** Opening Data to examine block **

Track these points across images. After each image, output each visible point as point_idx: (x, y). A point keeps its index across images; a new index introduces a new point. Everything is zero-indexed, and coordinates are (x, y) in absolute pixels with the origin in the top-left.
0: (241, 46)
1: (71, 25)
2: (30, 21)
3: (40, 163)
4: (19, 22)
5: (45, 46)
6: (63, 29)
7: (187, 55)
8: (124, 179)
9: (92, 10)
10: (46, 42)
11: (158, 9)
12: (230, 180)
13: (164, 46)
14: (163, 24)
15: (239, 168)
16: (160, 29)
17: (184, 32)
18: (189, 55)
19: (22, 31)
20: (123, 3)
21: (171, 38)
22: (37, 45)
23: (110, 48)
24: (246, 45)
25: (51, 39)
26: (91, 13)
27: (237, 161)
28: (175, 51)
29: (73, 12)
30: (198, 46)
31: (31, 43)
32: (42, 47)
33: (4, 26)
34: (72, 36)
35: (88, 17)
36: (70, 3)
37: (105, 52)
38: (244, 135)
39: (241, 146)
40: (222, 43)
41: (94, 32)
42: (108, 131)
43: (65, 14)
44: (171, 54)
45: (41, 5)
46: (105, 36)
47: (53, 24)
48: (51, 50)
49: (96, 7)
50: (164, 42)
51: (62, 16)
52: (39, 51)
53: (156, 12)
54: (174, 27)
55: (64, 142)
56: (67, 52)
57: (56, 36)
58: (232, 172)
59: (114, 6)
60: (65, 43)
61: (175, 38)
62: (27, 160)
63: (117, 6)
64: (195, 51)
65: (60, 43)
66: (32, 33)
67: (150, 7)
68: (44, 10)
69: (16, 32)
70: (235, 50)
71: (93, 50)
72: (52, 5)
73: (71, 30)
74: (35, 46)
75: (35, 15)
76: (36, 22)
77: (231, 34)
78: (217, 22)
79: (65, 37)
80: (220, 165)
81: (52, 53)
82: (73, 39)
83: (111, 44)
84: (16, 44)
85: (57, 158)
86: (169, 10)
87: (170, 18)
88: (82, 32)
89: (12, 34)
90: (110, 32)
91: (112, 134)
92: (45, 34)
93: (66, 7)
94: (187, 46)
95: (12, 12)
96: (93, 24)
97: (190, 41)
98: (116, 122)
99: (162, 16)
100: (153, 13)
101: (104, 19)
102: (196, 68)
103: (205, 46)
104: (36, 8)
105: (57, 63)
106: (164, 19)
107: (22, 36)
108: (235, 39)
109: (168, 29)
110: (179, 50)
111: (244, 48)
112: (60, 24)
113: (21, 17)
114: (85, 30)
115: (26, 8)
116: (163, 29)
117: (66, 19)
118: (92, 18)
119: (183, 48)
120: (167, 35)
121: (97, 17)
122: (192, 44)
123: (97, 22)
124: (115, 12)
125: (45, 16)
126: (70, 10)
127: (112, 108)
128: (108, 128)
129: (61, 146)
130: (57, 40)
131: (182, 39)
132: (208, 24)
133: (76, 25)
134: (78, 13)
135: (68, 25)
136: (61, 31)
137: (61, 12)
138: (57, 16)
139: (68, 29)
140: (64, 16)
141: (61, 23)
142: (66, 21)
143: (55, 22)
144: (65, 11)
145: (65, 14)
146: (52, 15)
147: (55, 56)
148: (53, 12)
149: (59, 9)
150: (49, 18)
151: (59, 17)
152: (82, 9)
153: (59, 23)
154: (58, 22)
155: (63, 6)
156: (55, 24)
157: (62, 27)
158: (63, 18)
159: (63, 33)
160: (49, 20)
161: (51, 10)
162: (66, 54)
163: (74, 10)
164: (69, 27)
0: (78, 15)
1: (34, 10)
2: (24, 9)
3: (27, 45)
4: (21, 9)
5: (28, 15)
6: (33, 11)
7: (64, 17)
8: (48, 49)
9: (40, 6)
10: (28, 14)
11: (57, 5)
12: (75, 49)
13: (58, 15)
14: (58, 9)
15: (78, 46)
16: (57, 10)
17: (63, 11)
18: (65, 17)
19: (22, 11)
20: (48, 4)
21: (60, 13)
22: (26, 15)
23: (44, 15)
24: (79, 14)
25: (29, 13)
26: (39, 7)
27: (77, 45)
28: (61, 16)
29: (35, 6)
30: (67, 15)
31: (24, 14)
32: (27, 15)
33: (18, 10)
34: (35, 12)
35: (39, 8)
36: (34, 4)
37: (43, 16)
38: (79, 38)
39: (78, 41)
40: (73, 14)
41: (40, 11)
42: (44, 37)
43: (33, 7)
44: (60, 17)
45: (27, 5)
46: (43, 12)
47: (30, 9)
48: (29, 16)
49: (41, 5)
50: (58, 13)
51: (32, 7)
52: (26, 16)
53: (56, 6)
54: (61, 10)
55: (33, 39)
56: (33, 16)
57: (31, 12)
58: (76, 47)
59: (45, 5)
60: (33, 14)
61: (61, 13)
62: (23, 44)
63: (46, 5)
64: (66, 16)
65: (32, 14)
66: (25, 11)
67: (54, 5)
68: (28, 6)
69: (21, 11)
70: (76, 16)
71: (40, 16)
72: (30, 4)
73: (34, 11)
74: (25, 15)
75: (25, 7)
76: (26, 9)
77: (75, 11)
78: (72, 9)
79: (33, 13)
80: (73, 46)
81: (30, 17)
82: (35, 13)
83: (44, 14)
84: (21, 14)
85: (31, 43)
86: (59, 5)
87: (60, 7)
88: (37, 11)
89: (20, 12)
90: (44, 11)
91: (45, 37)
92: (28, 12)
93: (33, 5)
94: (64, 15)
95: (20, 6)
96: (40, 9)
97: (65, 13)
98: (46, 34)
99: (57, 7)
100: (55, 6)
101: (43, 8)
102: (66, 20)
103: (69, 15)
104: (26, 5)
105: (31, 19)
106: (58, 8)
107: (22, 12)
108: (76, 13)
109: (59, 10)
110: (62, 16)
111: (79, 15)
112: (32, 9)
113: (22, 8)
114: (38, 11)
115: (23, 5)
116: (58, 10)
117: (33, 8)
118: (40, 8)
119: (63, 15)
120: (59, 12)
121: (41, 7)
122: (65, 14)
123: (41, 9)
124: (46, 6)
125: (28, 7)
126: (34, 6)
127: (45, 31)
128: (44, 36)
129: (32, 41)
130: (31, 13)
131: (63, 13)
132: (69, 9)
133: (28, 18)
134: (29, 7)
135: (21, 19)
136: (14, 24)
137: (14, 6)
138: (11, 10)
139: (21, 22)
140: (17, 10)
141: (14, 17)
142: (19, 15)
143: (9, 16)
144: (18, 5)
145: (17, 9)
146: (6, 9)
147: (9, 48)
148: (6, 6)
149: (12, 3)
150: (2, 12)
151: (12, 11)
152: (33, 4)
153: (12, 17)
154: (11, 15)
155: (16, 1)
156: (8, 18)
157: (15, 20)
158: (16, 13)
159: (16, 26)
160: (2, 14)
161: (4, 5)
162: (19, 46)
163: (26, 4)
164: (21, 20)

** Closing Data to examine block **

- Work instructions: Find each line above that contains the word "visible" and copy it out in full.

- Worked solution:
Track these points across images. After each image, output each visible point as point_idx: (x, y). A point keeps its index across images; a new index introduces a new point. Everything is zero-indexed, and coordinates are (x, y) in absolute pixels with the origin in the top-left.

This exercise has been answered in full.